Judge Orders Tennessee County To Allow Mosque Ability To Open For Ramadan

Civil Rights


July 18, 2012 – WASHINGTON, DC – Today, in a major victory for religious liberty, Chief Judge Todd Campbell of the Nashville federal district court ruled that Rutherford County, Tennessee must allow the Islamic Center of Murfreesboro in Murfreesboro, Tennessee to complete the inspection process so it can use its mosque building in time for the religious holiday of Ramadan. Judge Campbell issued a temporary restraining order at the request of the mosque’s lawyers at The Becket Fund for Religious Liberty. Becket Fund Deputy General Counsel Luke Goodrich argued the mosque’s case in Nashville federal court, along with attorneys from the Department of Justice. The court’s decision opens the door for the mosque to celebrate the Muslim holiday of Ramadan in their mosque building; Ramadan begins at sundown on Thursday, July 19.

“The bottom line is: the full expression of religious liberty is the public interest here,” said Judge Campbell from the bench.

The Islamic Center of Murfreesboro has been part of the Murfreesboro community for over thirty years. In 2010, the Islamic Center began building a new mosque to accommodate its growing congregation. Its efforts were unfortunately met with hostile protests from a small group of local residents who claimed that the congregation was threatening solely because of its Muslim religious beliefs. Among other things, these anti-mosque protestors made the absurd claim that Islam is not a religion and that the mosque therefore lacks protection under the First Amendment. Hostility toward the mosque culminated in acts of vandalism, arson, and even a bomb threat, which resulted in a federal indictment.

“This is a great victory not just for the Muslims of Murfreesboro, but for people of all faiths.

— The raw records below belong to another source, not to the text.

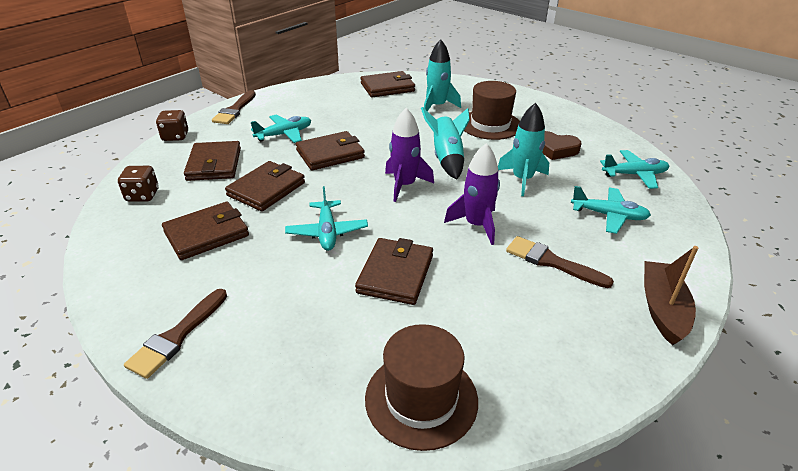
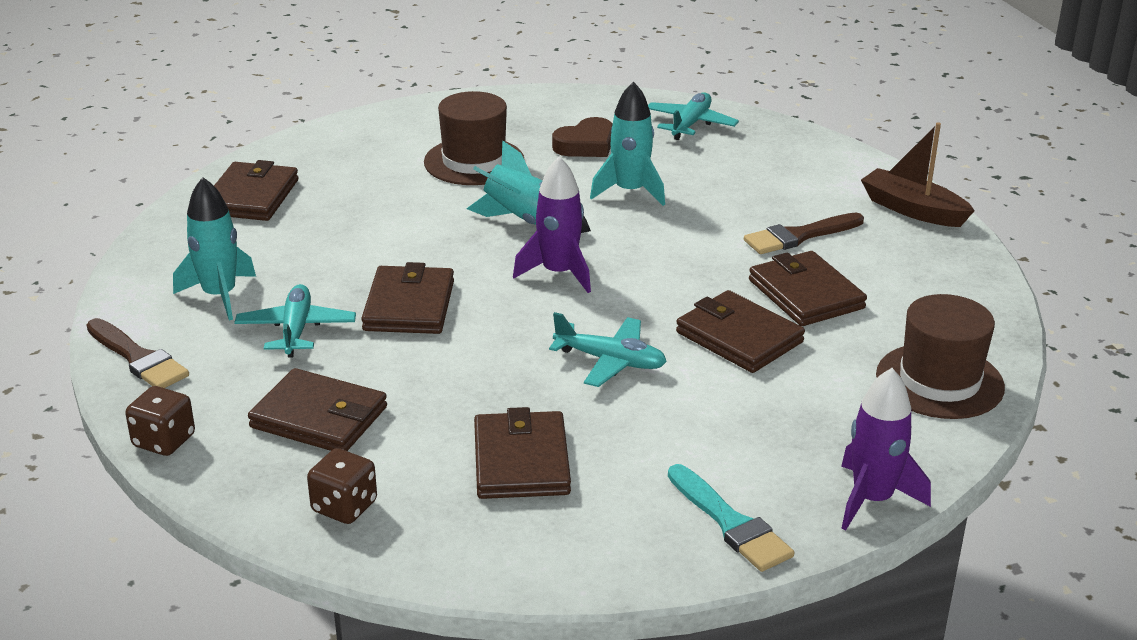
camera: 60 degrees left, 5 degrees down
brown brush [124,289,227,379] -> turquoise brush [668,464,794,572]
brown wallet [225,161,305,211] -> brown wallet moved to [749,251,867,326]
turquoise rocket [424,39,461,111] -> turquoise rocket moved to [173,177,256,321]
purple rocket [444,143,500,245] -> purple rocket moved to [841,368,931,530]
turquoise plane [571,186,651,234] -> none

No house of worship should be kept from meeting just because the neighbors don’t like their religious beliefs,” said Luke Goodrich, Deputy General Counsel at the Becket Fund. “The First Amendment prevailed today, and we are all the better for it.”

In June of 2012, a local Chancery Court judge ruled that county approval of the mosque was subject to a heightened legal standard when compared with other houses of worship, due to the “tremendous public interest” surrounding the mosque. As the Becket Fund’s request points out, subjecting the mosque to a different legal standard than a Christian church violates the Free Exercise and Equal Protection Clauses of the Constitution, as well as a federal civil rights statute, the Religious Land Use and Institutionalized Persons Act.

“The Islamic Center of Murfreesboro is delighted by the judge’s decision,” said Dr. Ossama Bahloul, the imam of the Islamic Center. “We are thankful that the Becket Fund was able to find justice for us in the federal courts. We look forward to celebrating Ramadan with our neighbors.”

In support of the Islamic Center of Murfreesboro, over 100 religious leaders from a wide variety of faith traditions have signed an open letter calling for equal treatment of the mosque. The U.S. Department of Justice has also filed a parallel federal lawsuit in support of the mosque.